Time in systolic blood pressure target range predicts adverse event risk in NVAF

12 Aug 2022
Time in systolic blood pressure target range predicts adverse event risk in NVAF

The time in target rage (TTR) of systolic blood pressure (SBP) appears to be predictive in assessing the risk of cardiovascular death in patients with nonvalvular atrial fibrillation (NVAF), reports a recent study.

Through a post hoc analysis of the J-RHYTHM registry, the researchers evaluated 7,226 NVAF patients (mean age 70 years, 71 percent men) in whom BP had been assessed at least four times over a 2-year follow-up period.
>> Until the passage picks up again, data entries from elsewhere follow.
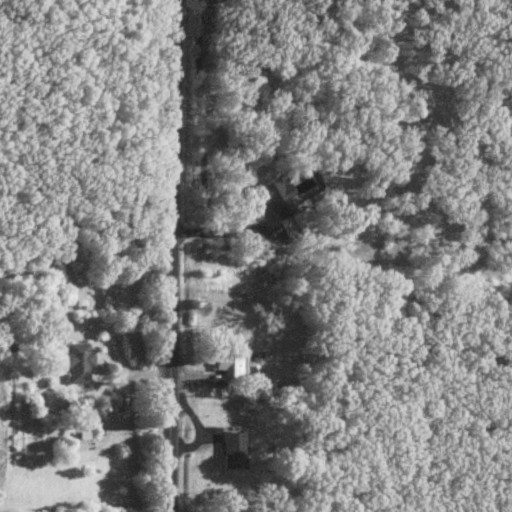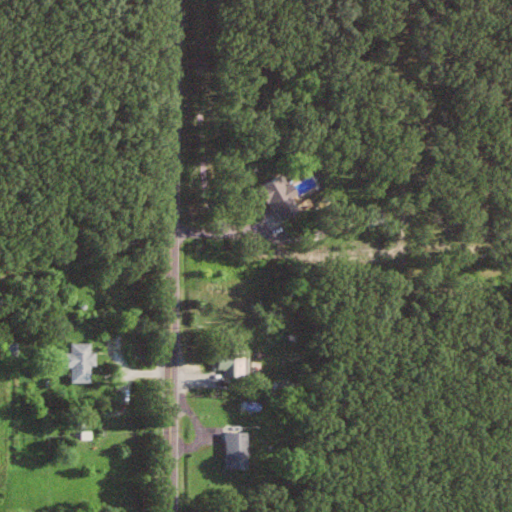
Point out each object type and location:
road: (197, 120)
building: (284, 196)
building: (379, 217)
road: (228, 231)
road: (173, 256)
building: (83, 361)
building: (236, 362)
building: (239, 450)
The target SBP range was 110–130 mm Hg. TTR was calculated by the Rosendaal linear interpolation method.

Average SBP-TTR was 50 percent. Bumping the target range up to 120–140 mm Hg only slightly altered the resulting TTR, which was 51 percent. Over the follow-up period, thromboembolism occurred in 110 patients, yielding an incidence rate of 1.5 percent. Corresponding rates of major haemorrhage, all-cause death, and cardiovascular death were 1.7 percent, 2.3 percent, and 0.8 percent.
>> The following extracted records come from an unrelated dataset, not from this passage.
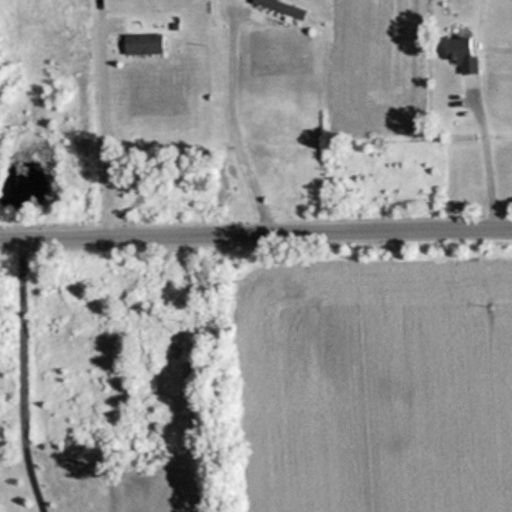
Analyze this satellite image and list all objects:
building: (280, 7)
building: (139, 44)
building: (457, 52)
road: (256, 233)
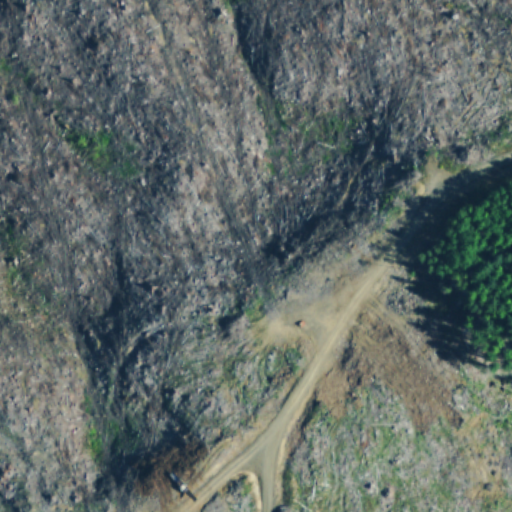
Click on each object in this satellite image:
road: (232, 215)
When assessed as a continuous variable, every 1-percent increase in BP-TTR at 110–130 mm Hg suppressed the risk of all adverse events in the crude model. In the fully adjusted analysis, however, only cardiovascular death remained statistically associated with BP-TTR. BP-TTR at 120–140 mm Hg did not correlate with any adverse outcome.

“The present results suggest that systolic BP-TTR of 110–130 mm Hg … irrespective of target systolic BP of <110 or <120 mm Hg, would be useful for risk evaluation of cardiovascular death and thromboembolism, respectively, in patients with NVAF,” the researchers said.